**EXERCISE OBJECTIVE**
Leave out the pictures and repeat the data exactly.

Segment Start: MATERIAL SUPPLIED

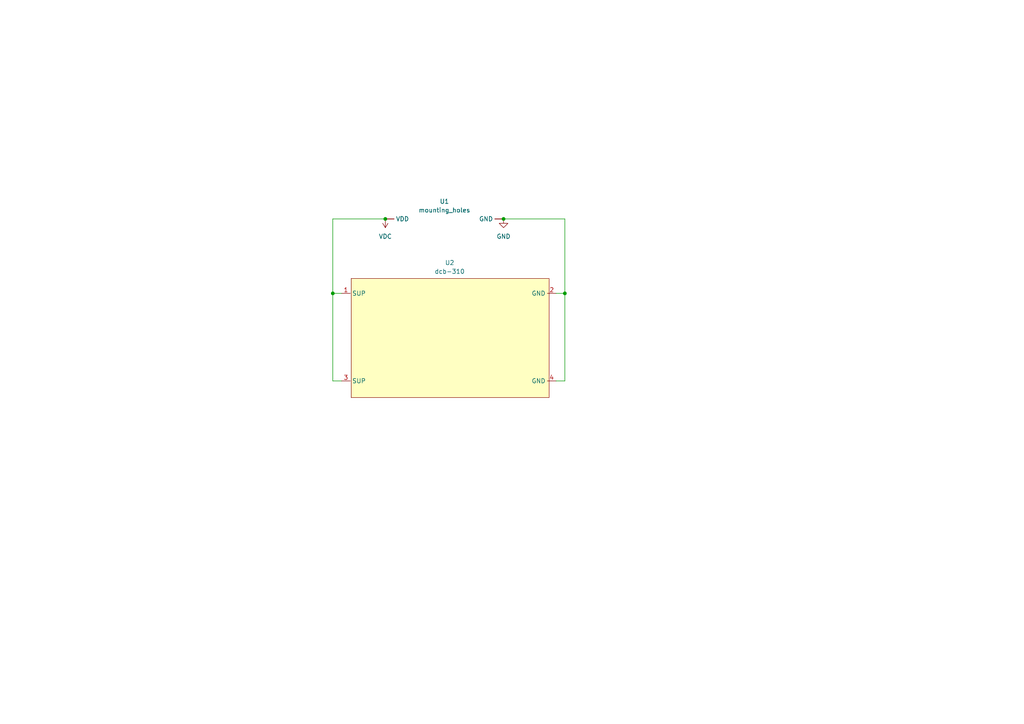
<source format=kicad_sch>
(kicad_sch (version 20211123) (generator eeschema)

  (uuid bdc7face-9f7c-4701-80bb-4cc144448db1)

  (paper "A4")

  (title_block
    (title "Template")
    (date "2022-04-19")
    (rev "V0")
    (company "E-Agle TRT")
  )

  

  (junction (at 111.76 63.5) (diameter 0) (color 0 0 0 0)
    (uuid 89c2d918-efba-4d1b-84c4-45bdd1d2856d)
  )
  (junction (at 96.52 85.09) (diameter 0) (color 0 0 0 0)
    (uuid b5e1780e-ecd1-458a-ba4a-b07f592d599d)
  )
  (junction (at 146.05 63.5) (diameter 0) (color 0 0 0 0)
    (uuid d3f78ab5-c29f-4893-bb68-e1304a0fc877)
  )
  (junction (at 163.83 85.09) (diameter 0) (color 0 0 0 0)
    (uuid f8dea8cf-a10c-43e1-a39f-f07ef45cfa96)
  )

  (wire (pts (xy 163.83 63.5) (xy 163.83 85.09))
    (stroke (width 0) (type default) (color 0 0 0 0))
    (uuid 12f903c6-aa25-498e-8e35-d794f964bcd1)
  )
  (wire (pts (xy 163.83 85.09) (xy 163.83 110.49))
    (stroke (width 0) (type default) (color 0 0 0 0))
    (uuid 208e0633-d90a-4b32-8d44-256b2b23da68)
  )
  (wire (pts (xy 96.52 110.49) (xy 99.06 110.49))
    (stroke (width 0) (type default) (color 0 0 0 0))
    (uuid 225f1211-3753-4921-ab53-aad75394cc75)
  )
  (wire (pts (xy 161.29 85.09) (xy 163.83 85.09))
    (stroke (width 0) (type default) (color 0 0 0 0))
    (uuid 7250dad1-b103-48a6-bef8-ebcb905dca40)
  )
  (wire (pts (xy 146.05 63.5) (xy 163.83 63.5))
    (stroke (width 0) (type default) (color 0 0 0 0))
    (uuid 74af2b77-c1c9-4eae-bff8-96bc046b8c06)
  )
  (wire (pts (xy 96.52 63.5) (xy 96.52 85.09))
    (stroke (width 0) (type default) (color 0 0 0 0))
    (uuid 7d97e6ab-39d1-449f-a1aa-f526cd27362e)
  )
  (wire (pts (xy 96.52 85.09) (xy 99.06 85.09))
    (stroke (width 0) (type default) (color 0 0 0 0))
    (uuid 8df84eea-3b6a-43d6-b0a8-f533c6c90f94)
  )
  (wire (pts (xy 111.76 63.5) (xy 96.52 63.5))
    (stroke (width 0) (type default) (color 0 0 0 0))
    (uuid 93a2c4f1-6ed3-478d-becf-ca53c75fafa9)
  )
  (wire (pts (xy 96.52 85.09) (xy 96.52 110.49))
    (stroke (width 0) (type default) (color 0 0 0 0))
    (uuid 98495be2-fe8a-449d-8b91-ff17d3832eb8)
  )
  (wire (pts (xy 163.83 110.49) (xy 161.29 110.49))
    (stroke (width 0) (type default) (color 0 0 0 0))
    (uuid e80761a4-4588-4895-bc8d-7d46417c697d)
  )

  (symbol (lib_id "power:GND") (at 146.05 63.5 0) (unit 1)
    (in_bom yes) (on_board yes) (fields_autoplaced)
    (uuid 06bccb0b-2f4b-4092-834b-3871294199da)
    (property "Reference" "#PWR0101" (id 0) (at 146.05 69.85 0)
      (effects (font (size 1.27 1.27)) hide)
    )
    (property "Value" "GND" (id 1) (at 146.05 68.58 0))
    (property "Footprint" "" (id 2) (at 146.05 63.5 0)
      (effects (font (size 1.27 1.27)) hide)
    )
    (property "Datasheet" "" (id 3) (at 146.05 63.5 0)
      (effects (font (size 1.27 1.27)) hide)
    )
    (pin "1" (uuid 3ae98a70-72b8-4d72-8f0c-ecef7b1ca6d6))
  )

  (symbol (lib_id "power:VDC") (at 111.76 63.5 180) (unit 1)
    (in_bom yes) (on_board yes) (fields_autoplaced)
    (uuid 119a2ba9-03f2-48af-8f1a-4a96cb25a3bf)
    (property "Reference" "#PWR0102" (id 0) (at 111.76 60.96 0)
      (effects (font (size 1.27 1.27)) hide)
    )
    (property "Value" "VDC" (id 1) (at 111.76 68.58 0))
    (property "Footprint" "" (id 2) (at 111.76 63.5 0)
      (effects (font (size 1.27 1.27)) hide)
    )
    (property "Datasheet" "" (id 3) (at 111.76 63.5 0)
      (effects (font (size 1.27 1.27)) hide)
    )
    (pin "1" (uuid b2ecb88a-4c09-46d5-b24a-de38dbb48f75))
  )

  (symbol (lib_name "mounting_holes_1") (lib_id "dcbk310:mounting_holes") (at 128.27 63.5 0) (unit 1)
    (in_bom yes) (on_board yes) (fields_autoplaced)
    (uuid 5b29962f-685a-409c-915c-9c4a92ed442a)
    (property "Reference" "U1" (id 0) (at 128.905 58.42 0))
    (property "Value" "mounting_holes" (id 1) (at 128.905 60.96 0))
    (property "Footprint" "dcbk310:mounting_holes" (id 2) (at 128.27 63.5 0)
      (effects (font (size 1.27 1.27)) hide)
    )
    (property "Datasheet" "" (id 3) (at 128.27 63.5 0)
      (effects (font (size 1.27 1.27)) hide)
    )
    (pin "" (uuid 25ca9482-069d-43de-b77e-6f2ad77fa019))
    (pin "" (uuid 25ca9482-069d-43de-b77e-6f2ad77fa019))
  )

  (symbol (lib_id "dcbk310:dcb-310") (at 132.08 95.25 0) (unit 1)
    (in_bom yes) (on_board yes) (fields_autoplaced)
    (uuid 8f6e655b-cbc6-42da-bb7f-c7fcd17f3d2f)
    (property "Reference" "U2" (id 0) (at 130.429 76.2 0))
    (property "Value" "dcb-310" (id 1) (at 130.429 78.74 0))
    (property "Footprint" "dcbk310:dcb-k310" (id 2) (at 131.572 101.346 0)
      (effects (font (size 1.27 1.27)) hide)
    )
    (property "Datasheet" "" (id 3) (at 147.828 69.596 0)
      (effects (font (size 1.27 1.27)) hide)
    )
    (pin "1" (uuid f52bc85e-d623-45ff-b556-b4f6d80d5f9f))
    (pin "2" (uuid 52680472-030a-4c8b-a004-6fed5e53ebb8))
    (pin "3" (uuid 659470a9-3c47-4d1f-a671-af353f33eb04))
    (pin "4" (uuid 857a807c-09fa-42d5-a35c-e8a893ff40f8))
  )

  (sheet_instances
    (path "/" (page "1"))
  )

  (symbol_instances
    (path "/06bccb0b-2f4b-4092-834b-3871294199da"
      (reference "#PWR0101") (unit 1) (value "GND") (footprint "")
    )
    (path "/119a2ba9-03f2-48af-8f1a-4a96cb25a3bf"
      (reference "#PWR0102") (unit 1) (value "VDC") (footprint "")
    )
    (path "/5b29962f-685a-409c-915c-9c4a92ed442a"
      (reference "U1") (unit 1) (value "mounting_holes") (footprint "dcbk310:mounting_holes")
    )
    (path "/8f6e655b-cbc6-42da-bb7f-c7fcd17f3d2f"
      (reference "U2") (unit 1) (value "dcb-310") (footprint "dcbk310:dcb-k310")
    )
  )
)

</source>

Segment End: MATERIAL SUPPLIED

**THE COMPLETED TASK**
<source format=kicad_sch>
(kicad_sch (version 20211123) (generator eeschema)

  (uuid bdc7face-9f7c-4701-80bb-4cc144448db1)

  (paper "A4")

  (title_block
    (title "Template")
    (date "2022-04-19")
    (rev "V0")
    (company "E-Agle TRT")
  )

  

  (junction (at 111.76 63.5) (diameter 0) (color 0 0 0 0)
    (uuid 89c2d918-efba-4d1b-84c4-45bdd1d2856d)
  )
  (junction (at 96.52 85.09) (diameter 0) (color 0 0 0 0)
    (uuid b5e1780e-ecd1-458a-ba4a-b07f592d599d)
  )
  (junction (at 146.05 63.5) (diameter 0) (color 0 0 0 0)
    (uuid d3f78ab5-c29f-4893-bb68-e1304a0fc877)
  )
  (junction (at 163.83 85.09) (diameter 0) (color 0 0 0 0)
    (uuid f8dea8cf-a10c-43e1-a39f-f07ef45cfa96)
  )

  (wire (pts (xy 163.83 63.5) (xy 163.83 85.09))
    (stroke (width 0) (type default) (color 0 0 0 0))
    (uuid 12f903c6-aa25-498e-8e35-d794f964bcd1)
  )
  (wire (pts (xy 163.83 85.09) (xy 163.83 110.49))
    (stroke (width 0) (type default) (color 0 0 0 0))
    (uuid 208e0633-d90a-4b32-8d44-256b2b23da68)
  )
  (wire (pts (xy 96.52 110.49) (xy 99.06 110.49))
    (stroke (width 0) (type default) (color 0 0 0 0))
    (uuid 225f1211-3753-4921-ab53-aad75394cc75)
  )
  (wire (pts (xy 161.29 85.09) (xy 163.83 85.09))
    (stroke (width 0) (type default) (color 0 0 0 0))
    (uuid 7250dad1-b103-48a6-bef8-ebcb905dca40)
  )
  (wire (pts (xy 146.05 63.5) (xy 163.83 63.5))
    (stroke (width 0) (type default) (color 0 0 0 0))
    (uuid 74af2b77-c1c9-4eae-bff8-96bc046b8c06)
  )
  (wire (pts (xy 96.52 63.5) (xy 96.52 85.09))
    (stroke (width 0) (type default) (color 0 0 0 0))
    (uuid 7d97e6ab-39d1-449f-a1aa-f526cd27362e)
  )
  (wire (pts (xy 96.52 85.09) (xy 99.06 85.09))
    (stroke (width 0) (type default) (color 0 0 0 0))
    (uuid 8df84eea-3b6a-43d6-b0a8-f533c6c90f94)
  )
  (wire (pts (xy 111.76 63.5) (xy 96.52 63.5))
    (stroke (width 0) (type default) (color 0 0 0 0))
    (uuid 93a2c4f1-6ed3-478d-becf-ca53c75fafa9)
  )
  (wire (pts (xy 96.52 85.09) (xy 96.52 110.49))
    (stroke (width 0) (type default) (color 0 0 0 0))
    (uuid 98495be2-fe8a-449d-8b91-ff17d3832eb8)
  )
  (wire (pts (xy 163.83 110.49) (xy 161.29 110.49))
    (stroke (width 0) (type default) (color 0 0 0 0))
    (uuid e80761a4-4588-4895-bc8d-7d46417c697d)
  )

  (symbol (lib_id "power:GND") (at 146.05 63.5 0) (unit 1)
    (in_bom yes) (on_board yes) (fields_autoplaced)
    (uuid 06bccb0b-2f4b-4092-834b-3871294199da)
    (property "Reference" "#PWR0101" (id 0) (at 146.05 69.85 0)
      (effects (font (size 1.27 1.27)) hide)
    )
    (property "Value" "GND" (id 1) (at 146.05 68.58 0))
    (property "Footprint" "" (id 2) (at 146.05 63.5 0)
      (effects (font (size 1.27 1.27)) hide)
    )
    (property "Datasheet" "" (id 3) (at 146.05 63.5 0)
      (effects (font (size 1.27 1.27)) hide)
    )
    (pin "1" (uuid 3ae98a70-72b8-4d72-8f0c-ecef7b1ca6d6))
  )

  (symbol (lib_id "power:VDC") (at 111.76 63.5 180) (unit 1)
    (in_bom yes) (on_board yes) (fields_autoplaced)
    (uuid 119a2ba9-03f2-48af-8f1a-4a96cb25a3bf)
    (property "Reference" "#PWR0102" (id 0) (at 111.76 60.96 0)
      (effects (font (size 1.27 1.27)) hide)
    )
    (property "Value" "VDC" (id 1) (at 111.76 68.58 0))
    (property "Footprint" "" (id 2) (at 111.76 63.5 0)
      (effects (font (size 1.27 1.27)) hide)
    )
    (property "Datasheet" "" (id 3) (at 111.76 63.5 0)
      (effects (font (size 1.27 1.27)) hide)
    )
    (pin "1" (uuid b2ecb88a-4c09-46d5-b24a-de38dbb48f75))
  )

  (symbol (lib_name "mounting_holes_1") (lib_id "dcbk310:mounting_holes") (at 128.27 63.5 0) (unit 1)
    (in_bom yes) (on_board yes) (fields_autoplaced)
    (uuid 5b29962f-685a-409c-915c-9c4a92ed442a)
    (property "Reference" "U1" (id 0) (at 128.905 58.42 0))
    (property "Value" "mounting_holes" (id 1) (at 128.905 60.96 0))
    (property "Footprint" "dcbk310:mounting_holes" (id 2) (at 128.27 63.5 0)
      (effects (font (size 1.27 1.27)) hide)
    )
    (property "Datasheet" "" (id 3) (at 128.27 63.5 0)
      (effects (font (size 1.27 1.27)) hide)
    )
    (pin "" (uuid 25ca9482-069d-43de-b77e-6f2ad77fa019))
    (pin "" (uuid 25ca9482-069d-43de-b77e-6f2ad77fa019))
  )

  (symbol (lib_id "dcbk310:dcb-310") (at 132.08 95.25 0) (unit 1)
    (in_bom yes) (on_board yes) (fields_autoplaced)
    (uuid 8f6e655b-cbc6-42da-bb7f-c7fcd17f3d2f)
    (property "Reference" "U2" (id 0) (at 130.429 76.2 0))
    (property "Value" "dcb-310" (id 1) (at 130.429 78.74 0))
    (property "Footprint" "dcbk310:dcb-k310" (id 2) (at 131.572 101.346 0)
      (effects (font (size 1.27 1.27)) hide)
    )
    (property "Datasheet" "" (id 3) (at 147.828 69.596 0)
      (effects (font (size 1.27 1.27)) hide)
    )
    (pin "1" (uuid f52bc85e-d623-45ff-b556-b4f6d80d5f9f))
    (pin "2" (uuid 52680472-030a-4c8b-a004-6fed5e53ebb8))
    (pin "3" (uuid 659470a9-3c47-4d1f-a671-af353f33eb04))
    (pin "4" (uuid 857a807c-09fa-42d5-a35c-e8a893ff40f8))
  )

  (sheet_instances
    (path "/" (page "1"))
  )

  (symbol_instances
    (path "/06bccb0b-2f4b-4092-834b-3871294199da"
      (reference "#PWR0101") (unit 1) (value "GND") (footprint "")
    )
    (path "/119a2ba9-03f2-48af-8f1a-4a96cb25a3bf"
      (reference "#PWR0102") (unit 1) (value "VDC") (footprint "")
    )
    (path "/5b29962f-685a-409c-915c-9c4a92ed442a"
      (reference "U1") (unit 1) (value "mounting_holes") (footprint "dcbk310:mounting_holes")
    )
    (path "/8f6e655b-cbc6-42da-bb7f-c7fcd17f3d2f"
      (reference "U2") (unit 1) (value "dcb-310") (footprint "dcbk310:dcb-k310")
    )
  )
)

</source>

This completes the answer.